Content starts
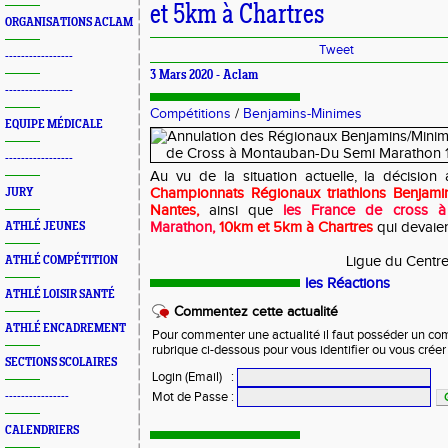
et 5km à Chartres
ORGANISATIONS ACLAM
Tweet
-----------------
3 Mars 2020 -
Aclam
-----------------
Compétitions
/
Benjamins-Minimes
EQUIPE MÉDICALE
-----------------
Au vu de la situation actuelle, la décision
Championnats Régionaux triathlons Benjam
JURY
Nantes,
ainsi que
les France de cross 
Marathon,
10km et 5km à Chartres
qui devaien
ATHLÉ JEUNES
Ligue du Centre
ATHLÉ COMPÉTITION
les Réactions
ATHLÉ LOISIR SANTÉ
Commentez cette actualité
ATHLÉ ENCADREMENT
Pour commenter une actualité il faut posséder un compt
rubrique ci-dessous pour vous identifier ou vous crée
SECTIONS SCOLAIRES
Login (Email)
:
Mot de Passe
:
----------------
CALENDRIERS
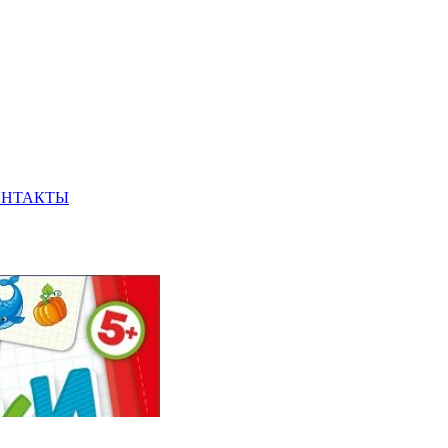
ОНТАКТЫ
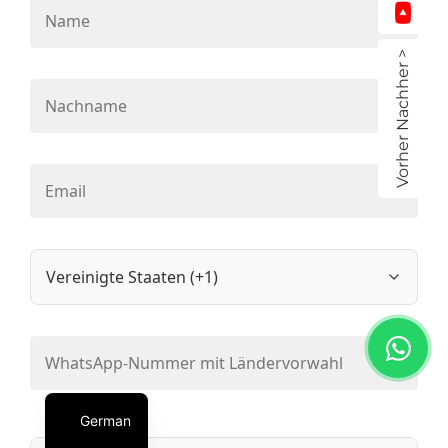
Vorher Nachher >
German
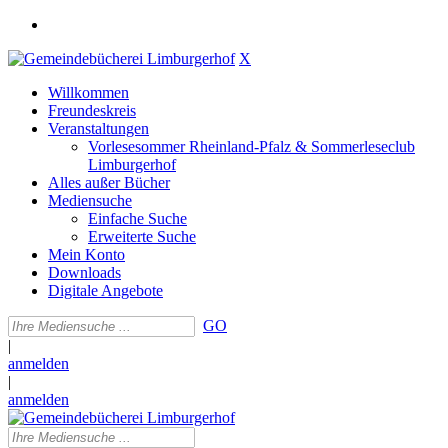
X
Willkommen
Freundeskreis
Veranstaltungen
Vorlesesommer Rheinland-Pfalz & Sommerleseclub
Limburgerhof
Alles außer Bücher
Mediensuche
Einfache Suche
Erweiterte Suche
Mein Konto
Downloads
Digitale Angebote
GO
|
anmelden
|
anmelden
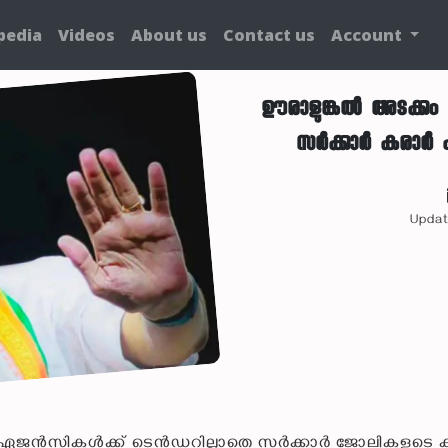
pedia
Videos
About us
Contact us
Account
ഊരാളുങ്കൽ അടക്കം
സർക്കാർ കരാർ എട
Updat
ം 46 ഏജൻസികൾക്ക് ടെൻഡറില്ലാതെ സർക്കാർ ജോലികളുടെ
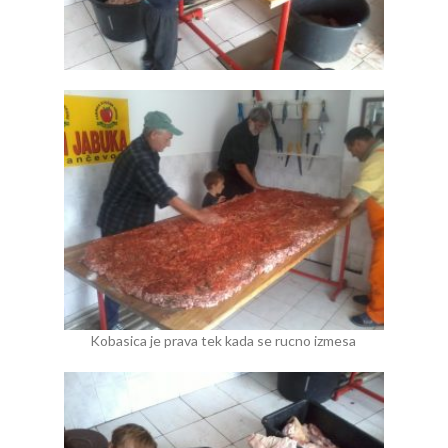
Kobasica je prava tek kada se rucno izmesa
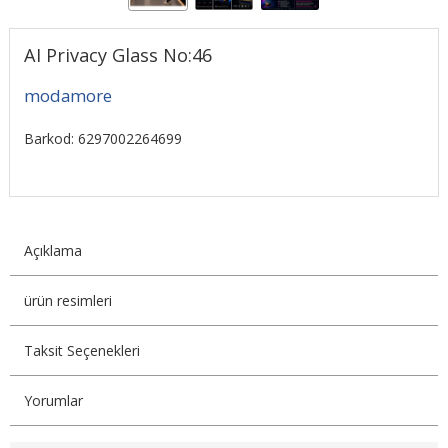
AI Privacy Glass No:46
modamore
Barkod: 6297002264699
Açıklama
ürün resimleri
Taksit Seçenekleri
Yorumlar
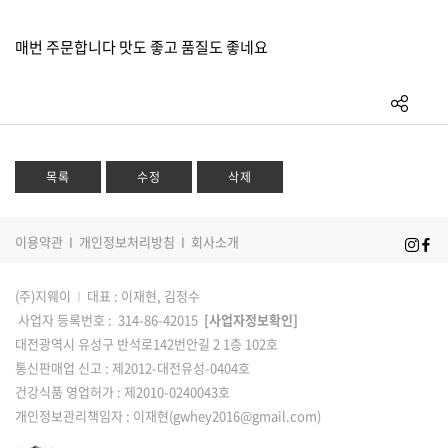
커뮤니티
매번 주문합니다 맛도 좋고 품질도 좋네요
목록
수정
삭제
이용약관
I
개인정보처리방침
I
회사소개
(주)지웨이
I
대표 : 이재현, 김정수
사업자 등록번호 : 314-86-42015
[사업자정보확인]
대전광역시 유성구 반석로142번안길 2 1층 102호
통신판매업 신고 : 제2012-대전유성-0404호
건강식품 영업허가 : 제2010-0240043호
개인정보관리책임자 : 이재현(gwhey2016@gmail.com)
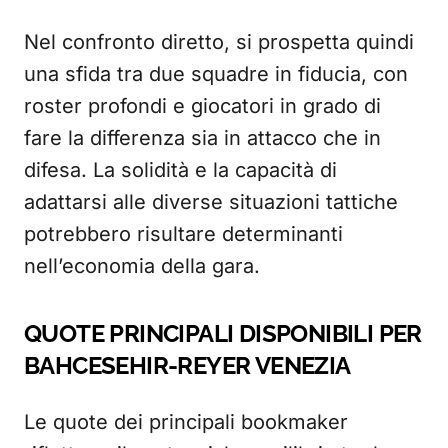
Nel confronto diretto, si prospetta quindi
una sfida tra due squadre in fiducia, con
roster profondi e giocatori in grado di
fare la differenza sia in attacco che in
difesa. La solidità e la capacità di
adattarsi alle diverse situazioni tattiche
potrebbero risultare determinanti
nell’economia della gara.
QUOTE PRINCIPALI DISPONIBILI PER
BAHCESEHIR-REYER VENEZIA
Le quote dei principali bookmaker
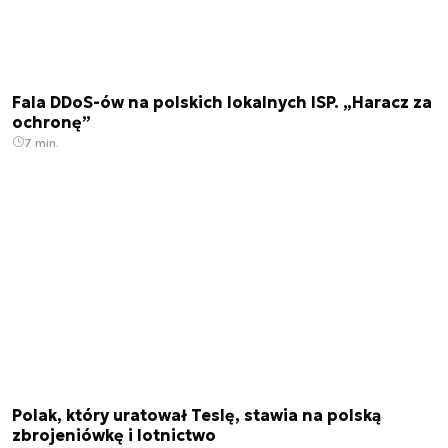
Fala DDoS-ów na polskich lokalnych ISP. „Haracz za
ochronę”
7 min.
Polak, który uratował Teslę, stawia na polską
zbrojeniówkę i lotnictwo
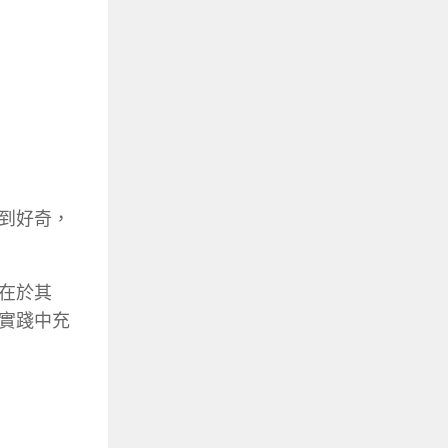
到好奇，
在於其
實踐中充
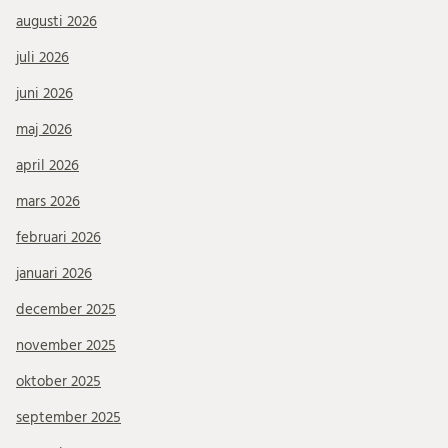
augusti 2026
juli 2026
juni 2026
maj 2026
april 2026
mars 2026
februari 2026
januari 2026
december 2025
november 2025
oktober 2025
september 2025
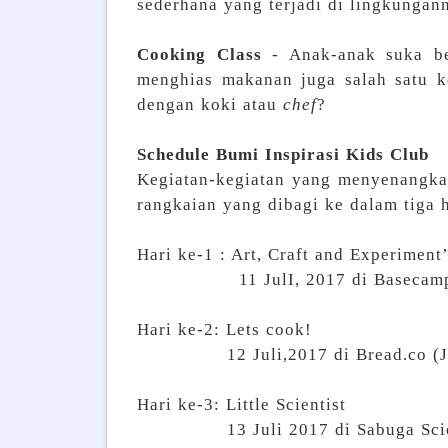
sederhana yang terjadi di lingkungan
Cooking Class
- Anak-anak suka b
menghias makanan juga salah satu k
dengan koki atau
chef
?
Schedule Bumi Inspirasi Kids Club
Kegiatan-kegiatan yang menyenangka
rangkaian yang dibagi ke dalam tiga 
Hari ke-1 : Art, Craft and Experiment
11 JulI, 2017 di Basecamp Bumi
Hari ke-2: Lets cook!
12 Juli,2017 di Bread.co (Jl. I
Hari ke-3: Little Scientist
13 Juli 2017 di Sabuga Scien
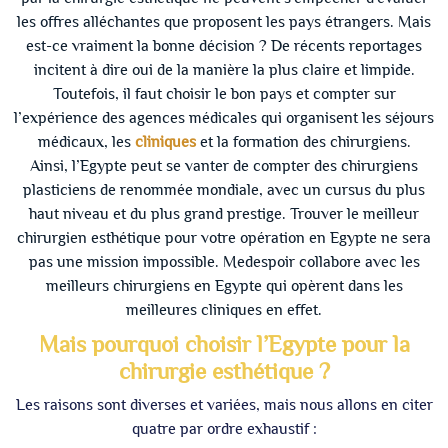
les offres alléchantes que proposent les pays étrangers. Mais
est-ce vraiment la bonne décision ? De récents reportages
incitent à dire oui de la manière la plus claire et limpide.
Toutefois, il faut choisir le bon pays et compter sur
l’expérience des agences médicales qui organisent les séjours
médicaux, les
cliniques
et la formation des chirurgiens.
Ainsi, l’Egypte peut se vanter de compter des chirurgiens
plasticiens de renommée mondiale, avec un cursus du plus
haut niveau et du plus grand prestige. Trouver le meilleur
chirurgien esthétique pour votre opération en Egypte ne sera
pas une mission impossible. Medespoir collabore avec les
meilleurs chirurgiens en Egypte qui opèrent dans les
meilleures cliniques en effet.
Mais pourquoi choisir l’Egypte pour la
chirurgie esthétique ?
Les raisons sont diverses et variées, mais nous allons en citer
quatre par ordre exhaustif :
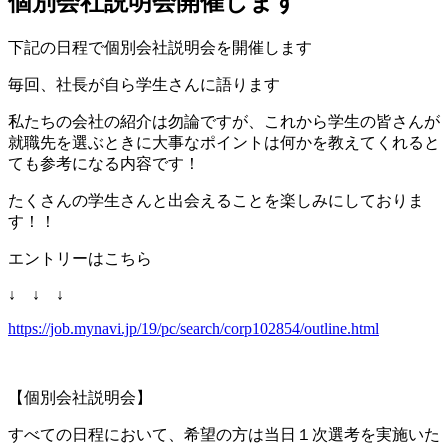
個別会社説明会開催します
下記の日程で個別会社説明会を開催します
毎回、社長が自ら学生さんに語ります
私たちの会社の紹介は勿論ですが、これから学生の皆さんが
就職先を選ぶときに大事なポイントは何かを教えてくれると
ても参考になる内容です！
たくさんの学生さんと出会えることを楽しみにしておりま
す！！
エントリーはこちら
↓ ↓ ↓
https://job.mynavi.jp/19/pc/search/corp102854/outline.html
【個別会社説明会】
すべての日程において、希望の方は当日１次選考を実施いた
Content ends
**TO DO**
Copy, word for word, the part of the items that opens with the line containing "Kobasica je prava tek kada se rucno izmesa" and closes with the line containing "개인정보관리책임자 : 이재현(gwhey2016@gmail.com)", including both of those lines. Leave the pictures out of your answer.

**PROBLEM SOLUTION**
Kobasica je prava tek kada se rucno izmesa
AI Privacy Glass No:46
modamore
Barkod: 6297002264699
Açıklama
ürün resimleri
Taksit Seçenekleri
Yorumlar
커뮤니티
매번 주문합니다 맛도 좋고 품질도 좋네요
목록
수정
삭제
이용약관
I
개인정보처리방침
I
회사소개
(주)지웨이
I
대표 : 이재현, 김정수
사업자 등록번호 : 314-86-42015
[사업자정보확인]
대전광역시 유성구 반석로142번안길 2 1층 102호
통신판매업 신고 : 제2012-대전유성-0404호
건강식품 영업허가 : 제2010-0240043호
개인정보관리책임자 : 이재현(gwhey2016@gmail.com)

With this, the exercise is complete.